The cathedral also culminates the Way of St. James or Camino de Santiago which could start all the way from France, Spain, and Portugal, even as far England and Italy. Driven by a firm Catholic faith, pilgrims walk for miles from various cities – spanning weeks and months. Most of the paths are already organized because most of them have already existed for centuries but still, it is a lot of walk. I wish I could have tried, at least the one from Porto which is probably the shortest. Apparently, you need to invest a lot of time for it. Maybe soon on a long break I would, because I heard from the accounts of many successful pilgrims that the way to Santiago is indeed a very transformative experience. In fact, blissful pilgrims with their color-coded shirts, walking sticks, and man-sized backpacks are very happy to greet you at the main plaza upon the St. James’ marker, having survived days on the rough roads and finally seeing the rewards of their toil.

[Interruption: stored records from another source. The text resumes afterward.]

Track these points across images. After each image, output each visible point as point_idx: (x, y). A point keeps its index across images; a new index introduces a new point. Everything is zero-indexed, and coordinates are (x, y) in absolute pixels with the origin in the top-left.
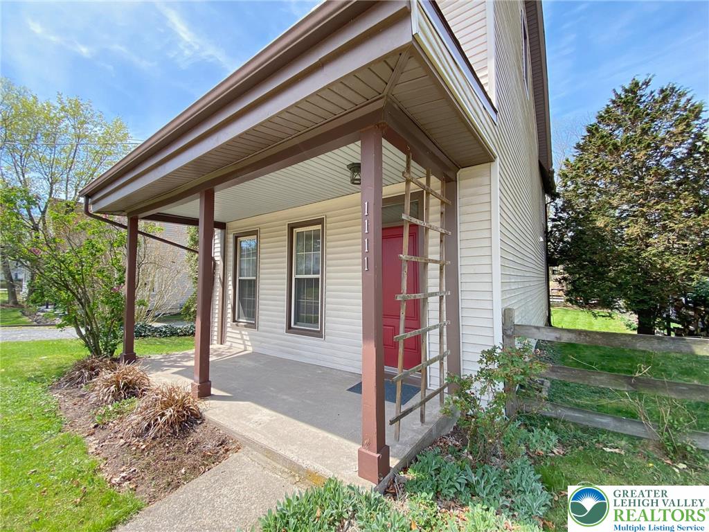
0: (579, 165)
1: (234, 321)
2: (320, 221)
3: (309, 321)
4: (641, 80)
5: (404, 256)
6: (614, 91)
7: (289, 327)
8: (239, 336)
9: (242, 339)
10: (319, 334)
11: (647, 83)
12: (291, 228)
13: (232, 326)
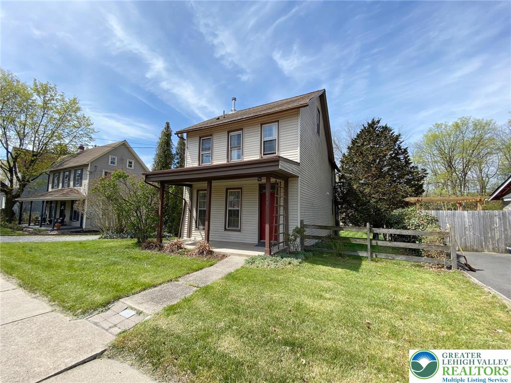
0: (349, 157)
1: (196, 227)
2: (241, 188)
3: (234, 226)
4: (376, 120)
5: (275, 205)
6: (363, 125)
7: (225, 229)
8: (200, 234)
9: (201, 235)
10: (240, 231)
11: (378, 122)
12: (227, 189)
13: (195, 230)
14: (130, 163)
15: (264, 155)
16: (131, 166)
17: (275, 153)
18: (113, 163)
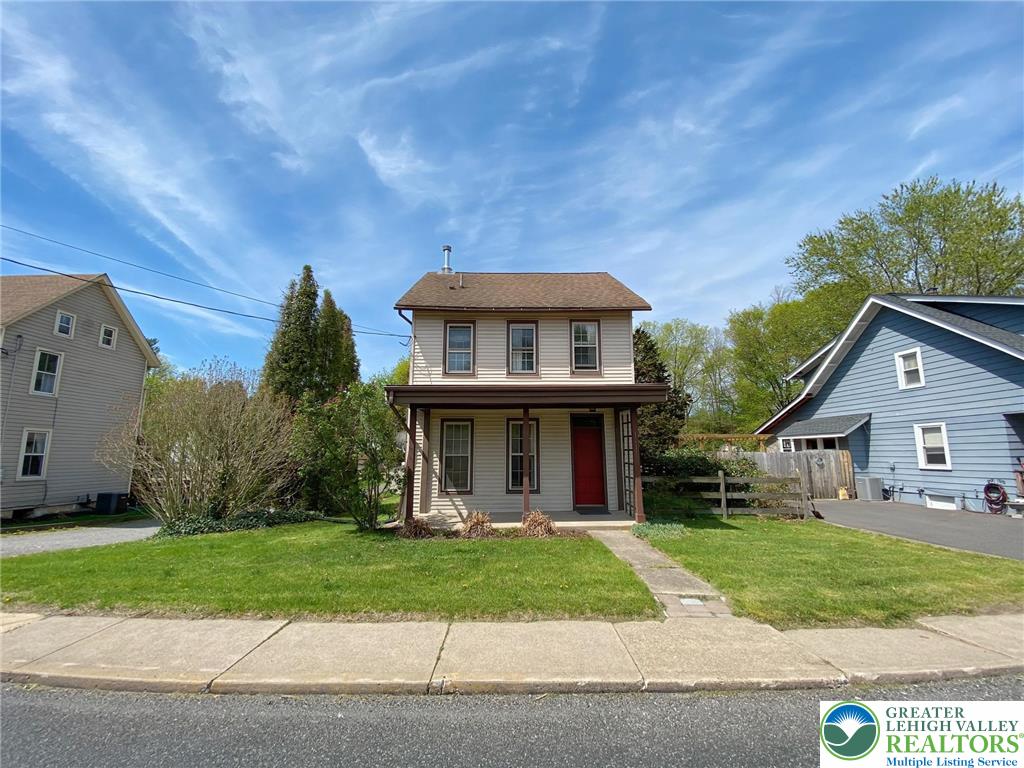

Food is also a pleasant way to enjoy the city with a wide range of seafood offerings especially the exotic octopus. Aside from the Cathedral, there is really nothing much of a must-see except to just probably enjoy the old town feel from the well-preserved structures that surround the cathedral. Well, I think hanging out and sunbathing by the open space in front of the main facade of the cathedral with the happy pilgrims full of interesting stories from their journeys would already be enough to satisfy your craving for a unique experience.